» What to produce
Search the records below for the word "with". Pull out each line that has it.

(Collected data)
************
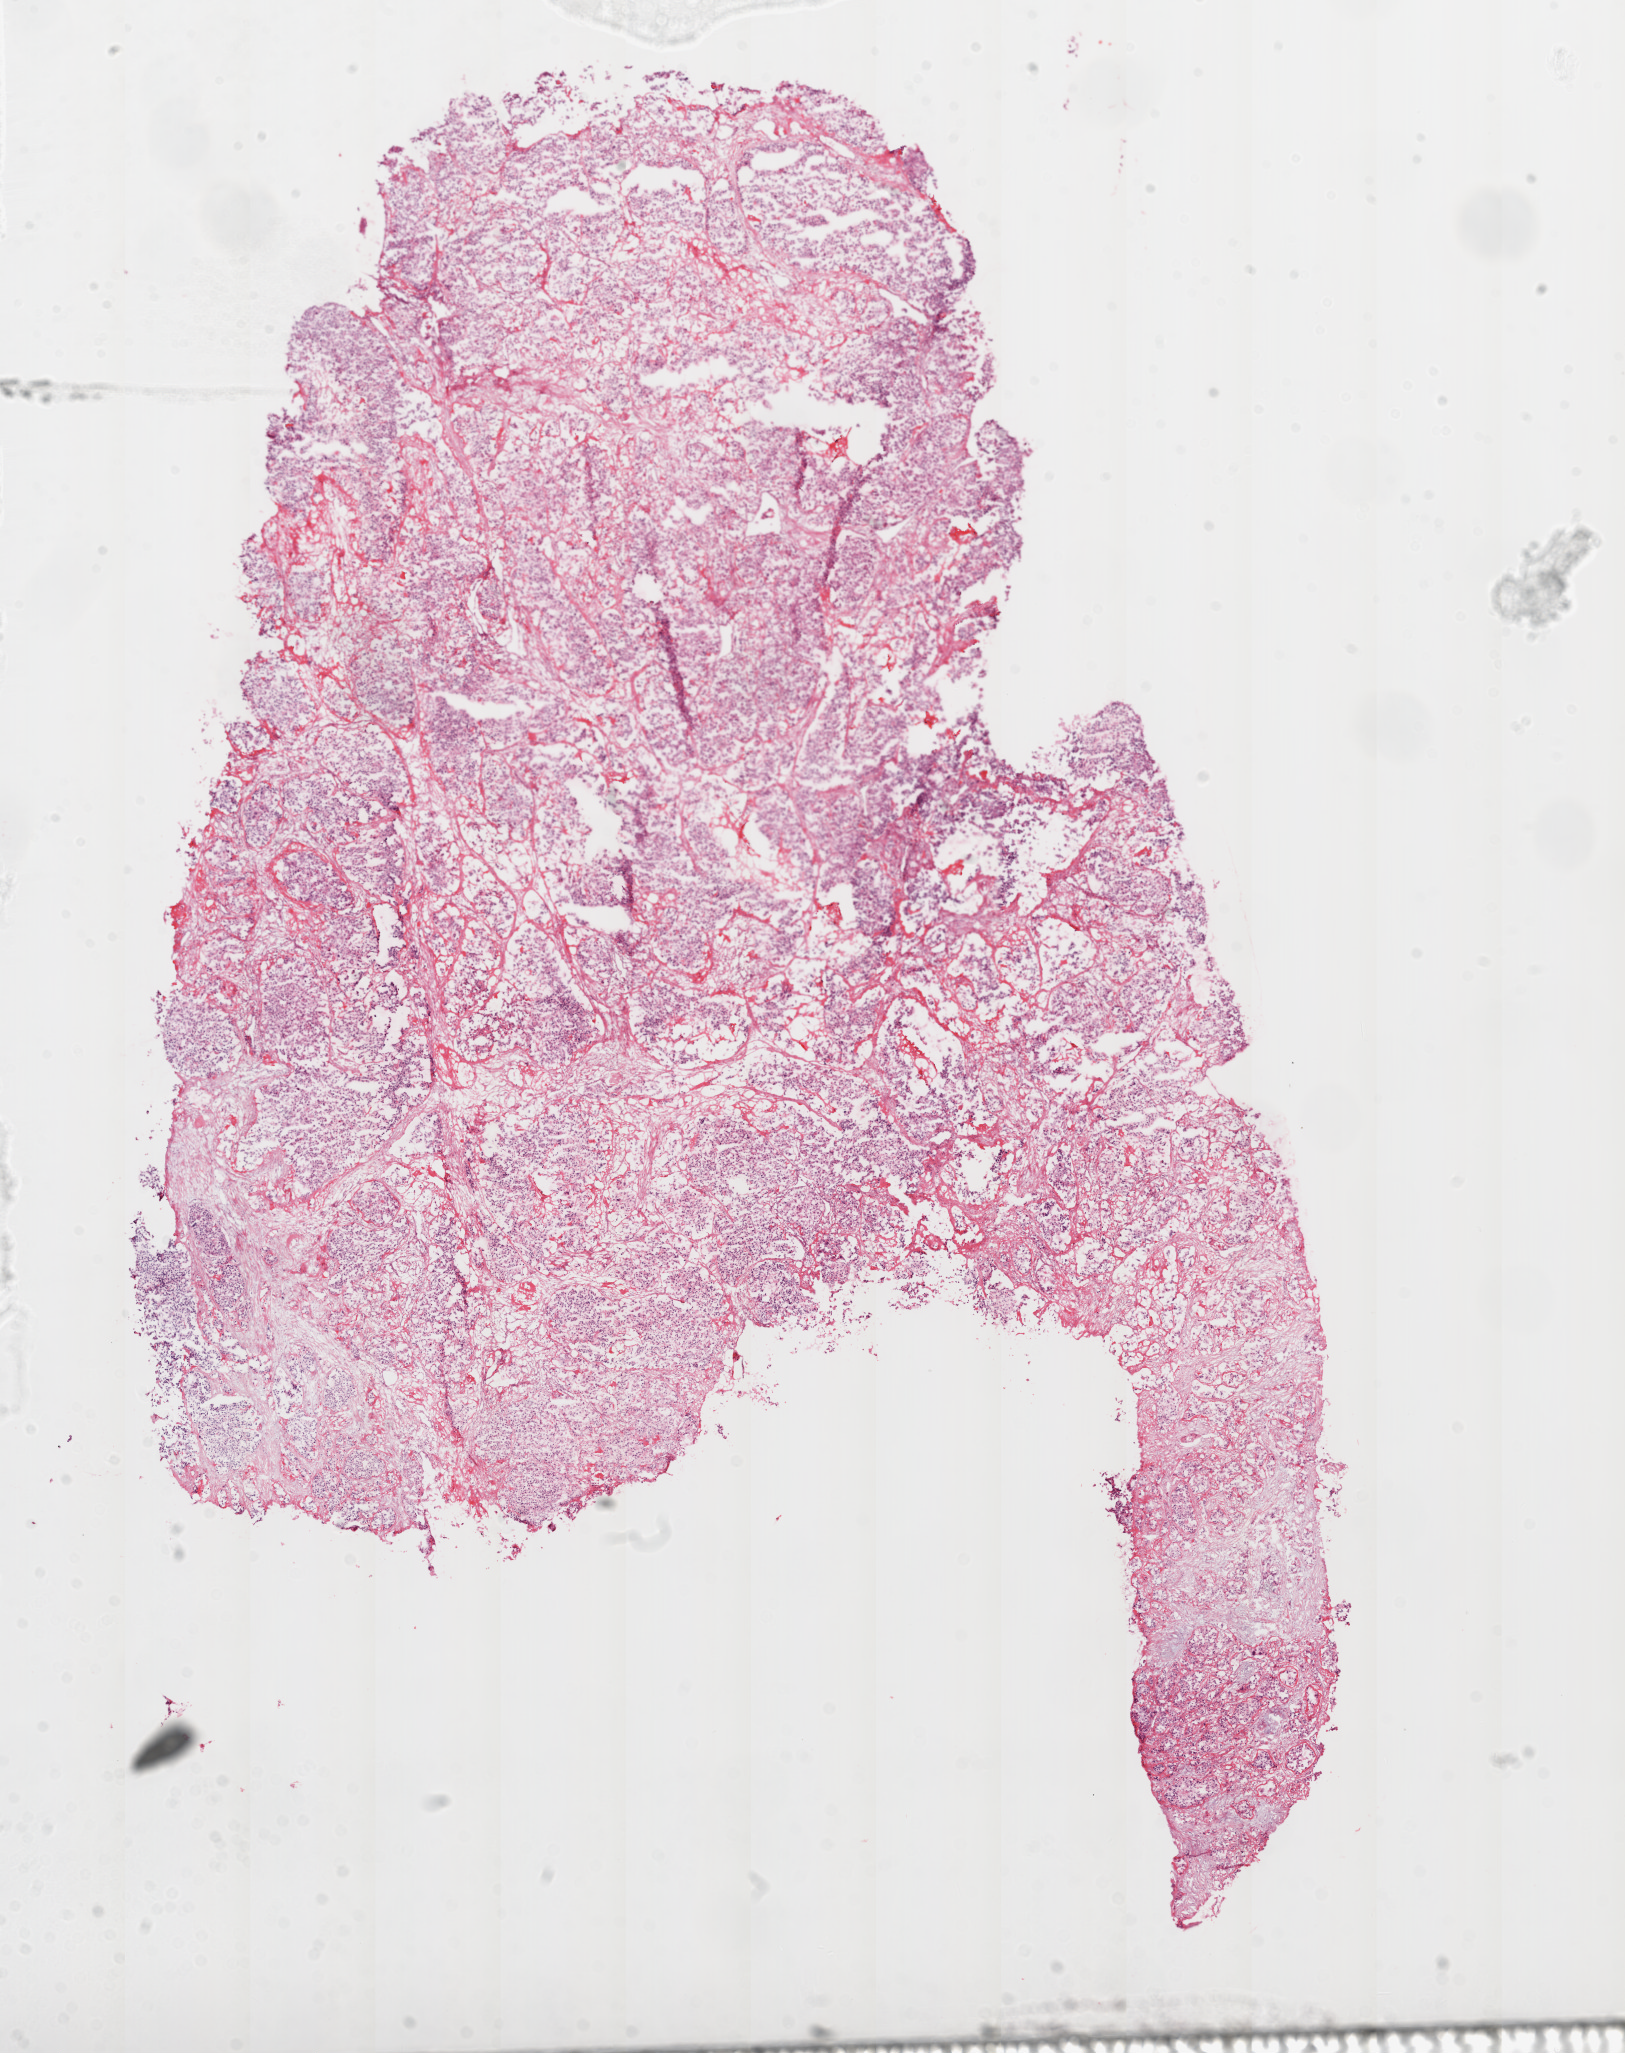
H&E whole-slide image — a low-resolution overview of the entire scanned area, about 13.0 x 16.5 mm (slide scanned at 20x), frozen section from the top of the tissue portion, sample: primary tumour, kidney. Male, age 60 years at initial diagnosis. Histologic grade: G4 (undifferentiated). Slide review estimates, as recorded: tumour cells 85%, tumour nuclei 85%, normal cells 0%, stromal cells 15%, necrosis 0%.
Laterality: right. AJCC pathologic stage: IV. Histologic diagnosis: Clear cell adenocarcinoma, NOS.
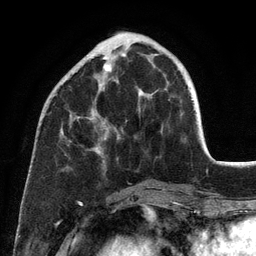
Breast MRI (dynamic contrast-enhanced), one axial slice; slice 40 of 134 in the series (ordered by position); cropped to one breast; dynamic contrast-enhanced series, time point 2 of 6 at this slice position (early post-contrast); 3 T; TE 2.8 ms, TR 7.3 ms; 1.2 mm slice thickness; 256 × 256 image matrix, field of view 180 × 180 mm. Female patient.
Structures marked on this image (semi-automatically segmented with operator editing):
- enhancing-tissue mask used for the functional tumour volume (all voxels passing the contrast-enhancement thresholds inside the analysis volume; usually the tumour): bounding box <62,53,144,155> (left, top, right, bottom; pixels)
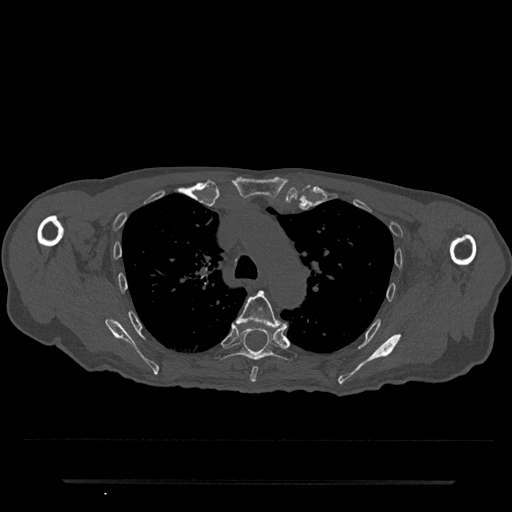
CT including the spine, one axial slice. Reconstruction kernel Br40s/3. Bone window (W 1800 / L 400 HU). 0.5 mm slice thickness. 512 × 512 image matrix. Male patient, age 74 years. From the clinical record (not read from this slice): primary cancer: prostate.
Outlined on this slice (semi-automatic segmentation, software-assisted and operator-edited):
- T5 vertebra: bounding box (x1, y1, x2, y2) in pixels: (236, 290, 288, 382)
- T6 vertebra: (215, 328, 297, 362)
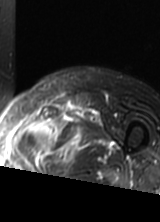
MRI of an extremity soft-tissue mass, one axial slice. Slice 49 of 69 in the series (ordered by position). T2-weighted fat-saturated. MR volume resampled by the dataset authors to the PET/CT grid (not the native acquisition matrix). 3.27 mm slice thickness. 160 × 222 image matrix. Female patient. From the clinical record (not read from this slice): histological type: pleomorphic leiomyosarcoma; grade: high; site of the primary tumour: left thigh.
Annotated regions visible in this slice (expert contour drawn on MRI and transferred to this co-registered scan by the dataset authors):
- gross tumour volume including surrounding oedema: bounding box [x1, y1, x2, y2] px = [16, 107, 80, 163]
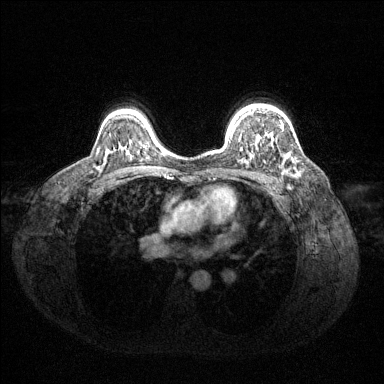
Breast MRI (dynamic contrast-enhanced), one axial slice; dynamic contrast-enhanced series, time point 2 of 6 at this slice position (early post-contrast); 1.5 T; TE 1.6 ms, TR 4.6 ms; 1.2 mm slice thickness; 384 × 384 image matrix, field of view 360 × 360 mm. Female patient.
Annotated regions visible in this slice (semi-automatically segmented with operator editing):
- enhancing-tissue mask used for the functional tumour volume (all voxels passing the contrast-enhancement thresholds inside the analysis volume; usually the tumour): bounding box <253,110,293,161> (left, top, right, bottom; pixels)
************
» Problem solution
Structures marked on this image (semi-automatically segmented with operator editing):
Annotated regions visible in this slice (semi-automatically segmented with operator editing):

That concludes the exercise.